EXERCISE DESCRIPTION. Give back an exact copy of the lines in the records below, from the line that has "των συμβάσεων στις" through the line that has "的可能就是像素街机游戏，相信很", and nothing besides.

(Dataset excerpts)
* * * * *

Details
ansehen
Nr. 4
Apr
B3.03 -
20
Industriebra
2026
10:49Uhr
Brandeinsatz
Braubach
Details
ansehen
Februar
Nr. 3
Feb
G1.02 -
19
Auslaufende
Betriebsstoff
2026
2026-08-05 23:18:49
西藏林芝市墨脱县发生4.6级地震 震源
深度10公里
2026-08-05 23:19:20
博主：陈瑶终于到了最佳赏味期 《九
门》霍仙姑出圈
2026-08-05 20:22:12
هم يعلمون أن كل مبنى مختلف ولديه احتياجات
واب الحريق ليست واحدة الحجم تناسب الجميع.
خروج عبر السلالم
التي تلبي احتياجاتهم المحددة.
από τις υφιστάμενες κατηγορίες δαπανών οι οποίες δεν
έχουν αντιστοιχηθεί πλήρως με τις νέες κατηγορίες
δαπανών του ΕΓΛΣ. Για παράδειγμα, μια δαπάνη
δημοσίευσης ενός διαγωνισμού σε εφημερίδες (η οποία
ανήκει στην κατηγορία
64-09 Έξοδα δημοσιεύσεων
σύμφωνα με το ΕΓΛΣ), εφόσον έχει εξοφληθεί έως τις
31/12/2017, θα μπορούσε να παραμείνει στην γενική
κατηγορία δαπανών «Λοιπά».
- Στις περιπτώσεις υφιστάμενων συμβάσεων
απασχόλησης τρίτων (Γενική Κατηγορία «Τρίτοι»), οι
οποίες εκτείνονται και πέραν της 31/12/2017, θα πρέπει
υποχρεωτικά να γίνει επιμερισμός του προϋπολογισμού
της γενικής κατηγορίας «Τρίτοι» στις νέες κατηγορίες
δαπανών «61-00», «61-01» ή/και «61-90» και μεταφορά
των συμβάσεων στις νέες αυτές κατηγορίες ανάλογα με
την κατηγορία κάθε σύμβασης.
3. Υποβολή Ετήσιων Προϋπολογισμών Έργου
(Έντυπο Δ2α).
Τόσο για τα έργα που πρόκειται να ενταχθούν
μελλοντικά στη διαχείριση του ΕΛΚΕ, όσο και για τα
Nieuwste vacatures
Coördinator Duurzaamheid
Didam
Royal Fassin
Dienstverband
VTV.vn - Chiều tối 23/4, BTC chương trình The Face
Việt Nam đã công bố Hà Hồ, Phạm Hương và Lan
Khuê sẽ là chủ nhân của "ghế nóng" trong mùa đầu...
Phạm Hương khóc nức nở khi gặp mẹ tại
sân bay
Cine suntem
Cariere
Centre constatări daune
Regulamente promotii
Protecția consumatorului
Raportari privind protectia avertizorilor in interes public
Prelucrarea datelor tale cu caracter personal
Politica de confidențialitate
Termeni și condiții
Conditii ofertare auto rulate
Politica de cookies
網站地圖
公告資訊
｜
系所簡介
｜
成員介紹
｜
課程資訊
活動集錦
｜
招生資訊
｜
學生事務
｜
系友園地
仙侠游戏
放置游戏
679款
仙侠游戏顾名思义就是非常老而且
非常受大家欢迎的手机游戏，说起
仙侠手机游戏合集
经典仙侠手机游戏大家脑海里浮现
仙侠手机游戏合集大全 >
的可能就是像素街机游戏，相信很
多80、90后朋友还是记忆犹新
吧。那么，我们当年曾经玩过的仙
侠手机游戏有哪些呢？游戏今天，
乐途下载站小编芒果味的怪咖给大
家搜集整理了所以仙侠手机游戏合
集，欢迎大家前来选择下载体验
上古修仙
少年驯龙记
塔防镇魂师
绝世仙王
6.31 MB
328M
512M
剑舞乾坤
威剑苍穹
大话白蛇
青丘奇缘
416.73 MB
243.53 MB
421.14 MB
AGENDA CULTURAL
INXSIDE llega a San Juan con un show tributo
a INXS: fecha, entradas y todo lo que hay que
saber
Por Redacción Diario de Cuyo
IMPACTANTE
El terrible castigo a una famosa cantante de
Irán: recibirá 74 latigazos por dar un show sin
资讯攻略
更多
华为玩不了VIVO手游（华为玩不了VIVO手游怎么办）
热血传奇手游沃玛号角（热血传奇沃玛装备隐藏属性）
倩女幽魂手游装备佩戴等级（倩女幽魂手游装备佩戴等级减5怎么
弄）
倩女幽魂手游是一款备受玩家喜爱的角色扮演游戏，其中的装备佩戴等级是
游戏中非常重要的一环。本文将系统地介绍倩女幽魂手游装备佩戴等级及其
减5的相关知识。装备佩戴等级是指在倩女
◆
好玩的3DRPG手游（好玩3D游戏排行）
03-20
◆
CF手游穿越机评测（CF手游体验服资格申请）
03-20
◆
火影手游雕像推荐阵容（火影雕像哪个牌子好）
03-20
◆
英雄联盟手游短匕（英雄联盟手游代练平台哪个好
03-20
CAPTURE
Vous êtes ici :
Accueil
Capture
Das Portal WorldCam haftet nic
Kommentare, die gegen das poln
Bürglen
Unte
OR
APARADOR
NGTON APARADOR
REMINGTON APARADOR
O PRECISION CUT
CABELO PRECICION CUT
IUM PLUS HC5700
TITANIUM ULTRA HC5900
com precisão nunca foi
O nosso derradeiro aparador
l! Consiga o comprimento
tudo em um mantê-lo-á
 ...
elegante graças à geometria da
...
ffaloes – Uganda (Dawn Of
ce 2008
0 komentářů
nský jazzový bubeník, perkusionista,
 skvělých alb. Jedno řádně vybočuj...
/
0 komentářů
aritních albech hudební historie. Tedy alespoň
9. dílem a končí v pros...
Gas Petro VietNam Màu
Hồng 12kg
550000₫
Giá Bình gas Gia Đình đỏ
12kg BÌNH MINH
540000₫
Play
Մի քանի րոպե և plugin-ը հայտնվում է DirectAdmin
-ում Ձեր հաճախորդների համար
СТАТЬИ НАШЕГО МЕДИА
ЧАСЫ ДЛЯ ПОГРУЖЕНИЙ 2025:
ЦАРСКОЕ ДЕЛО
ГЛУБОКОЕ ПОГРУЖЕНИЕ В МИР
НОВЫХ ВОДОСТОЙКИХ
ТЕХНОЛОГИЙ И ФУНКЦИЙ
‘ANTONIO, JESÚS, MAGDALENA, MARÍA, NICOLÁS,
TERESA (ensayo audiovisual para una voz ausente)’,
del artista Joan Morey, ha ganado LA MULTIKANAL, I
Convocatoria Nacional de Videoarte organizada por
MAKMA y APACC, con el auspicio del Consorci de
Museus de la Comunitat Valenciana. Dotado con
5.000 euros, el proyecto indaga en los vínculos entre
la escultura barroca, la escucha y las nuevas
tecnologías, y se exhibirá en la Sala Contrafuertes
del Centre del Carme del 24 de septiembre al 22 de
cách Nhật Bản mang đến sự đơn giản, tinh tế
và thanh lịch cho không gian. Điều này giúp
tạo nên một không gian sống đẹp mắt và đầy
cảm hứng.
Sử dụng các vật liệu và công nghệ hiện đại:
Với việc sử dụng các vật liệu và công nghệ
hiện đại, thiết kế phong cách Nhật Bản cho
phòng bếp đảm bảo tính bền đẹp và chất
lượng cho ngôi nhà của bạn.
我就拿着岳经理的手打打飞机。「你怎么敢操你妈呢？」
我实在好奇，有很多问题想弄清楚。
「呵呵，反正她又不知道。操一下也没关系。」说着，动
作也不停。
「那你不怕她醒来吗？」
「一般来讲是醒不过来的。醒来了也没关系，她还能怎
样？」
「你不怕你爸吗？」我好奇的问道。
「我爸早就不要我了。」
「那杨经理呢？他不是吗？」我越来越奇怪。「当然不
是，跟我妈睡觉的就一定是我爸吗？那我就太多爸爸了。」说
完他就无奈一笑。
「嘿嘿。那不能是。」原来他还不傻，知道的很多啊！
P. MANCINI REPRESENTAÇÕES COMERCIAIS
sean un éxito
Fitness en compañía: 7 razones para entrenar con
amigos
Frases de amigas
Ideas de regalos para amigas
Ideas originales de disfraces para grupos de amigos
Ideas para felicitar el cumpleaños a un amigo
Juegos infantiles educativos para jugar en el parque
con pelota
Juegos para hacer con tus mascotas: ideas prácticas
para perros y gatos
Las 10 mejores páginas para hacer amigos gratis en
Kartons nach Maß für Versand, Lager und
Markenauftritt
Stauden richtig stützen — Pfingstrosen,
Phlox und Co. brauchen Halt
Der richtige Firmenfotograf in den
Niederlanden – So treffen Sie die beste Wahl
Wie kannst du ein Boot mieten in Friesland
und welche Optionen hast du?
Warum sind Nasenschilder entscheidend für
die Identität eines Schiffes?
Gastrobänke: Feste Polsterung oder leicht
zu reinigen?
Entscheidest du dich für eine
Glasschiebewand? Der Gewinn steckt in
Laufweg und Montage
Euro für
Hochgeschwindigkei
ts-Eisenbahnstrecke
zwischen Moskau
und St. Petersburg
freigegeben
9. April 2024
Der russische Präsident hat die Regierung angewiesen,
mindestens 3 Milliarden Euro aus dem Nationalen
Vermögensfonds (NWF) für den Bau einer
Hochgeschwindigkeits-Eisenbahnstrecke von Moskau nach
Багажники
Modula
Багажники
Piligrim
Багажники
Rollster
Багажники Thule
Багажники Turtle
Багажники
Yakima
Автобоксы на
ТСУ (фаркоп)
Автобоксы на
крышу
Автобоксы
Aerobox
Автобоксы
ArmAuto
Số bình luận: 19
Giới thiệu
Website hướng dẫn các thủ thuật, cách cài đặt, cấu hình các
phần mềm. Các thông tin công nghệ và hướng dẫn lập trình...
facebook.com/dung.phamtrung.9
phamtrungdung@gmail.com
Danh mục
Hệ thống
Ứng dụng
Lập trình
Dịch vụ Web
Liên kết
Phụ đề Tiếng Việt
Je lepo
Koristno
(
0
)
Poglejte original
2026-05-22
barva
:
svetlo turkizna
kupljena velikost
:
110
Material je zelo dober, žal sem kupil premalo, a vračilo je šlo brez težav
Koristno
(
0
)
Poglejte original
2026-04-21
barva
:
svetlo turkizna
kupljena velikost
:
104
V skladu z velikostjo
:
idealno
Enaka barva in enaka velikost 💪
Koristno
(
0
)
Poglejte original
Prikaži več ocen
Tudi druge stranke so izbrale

* * * * *

ANSWER TO THE EXERCISE.
των συμβάσεων στις νέες αυτές κατηγορίες ανάλογα με
την κατηγορία κάθε σύμβασης.
3. Υποβολή Ετήσιων Προϋπολογισμών Έργου
(Έντυπο Δ2α).
Τόσο για τα έργα που πρόκειται να ενταχθούν
μελλοντικά στη διαχείριση του ΕΛΚΕ, όσο και για τα
Nieuwste vacatures
Coördinator Duurzaamheid
Didam
Royal Fassin
Dienstverband
VTV.vn - Chiều tối 23/4, BTC chương trình The Face
Việt Nam đã công bố Hà Hồ, Phạm Hương và Lan
Khuê sẽ là chủ nhân của "ghế nóng" trong mùa đầu...
Phạm Hương khóc nức nở khi gặp mẹ tại
sân bay
Cine suntem
Cariere
Centre constatări daune
Regulamente promotii
Protecția consumatorului
Raportari privind protectia avertizorilor in interes public
Prelucrarea datelor tale cu caracter personal
Politica de confidențialitate
Termeni și condiții
Conditii ofertare auto rulate
Politica de cookies
網站地圖
公告資訊
｜
系所簡介
｜
成員介紹
｜
課程資訊
活動集錦
｜
招生資訊
｜
學生事務
｜
系友園地
仙侠游戏
放置游戏
679款
仙侠游戏顾名思义就是非常老而且
非常受大家欢迎的手机游戏，说起
仙侠手机游戏合集
经典仙侠手机游戏大家脑海里浮现
仙侠手机游戏合集大全 >
的可能就是像素街机游戏，相信很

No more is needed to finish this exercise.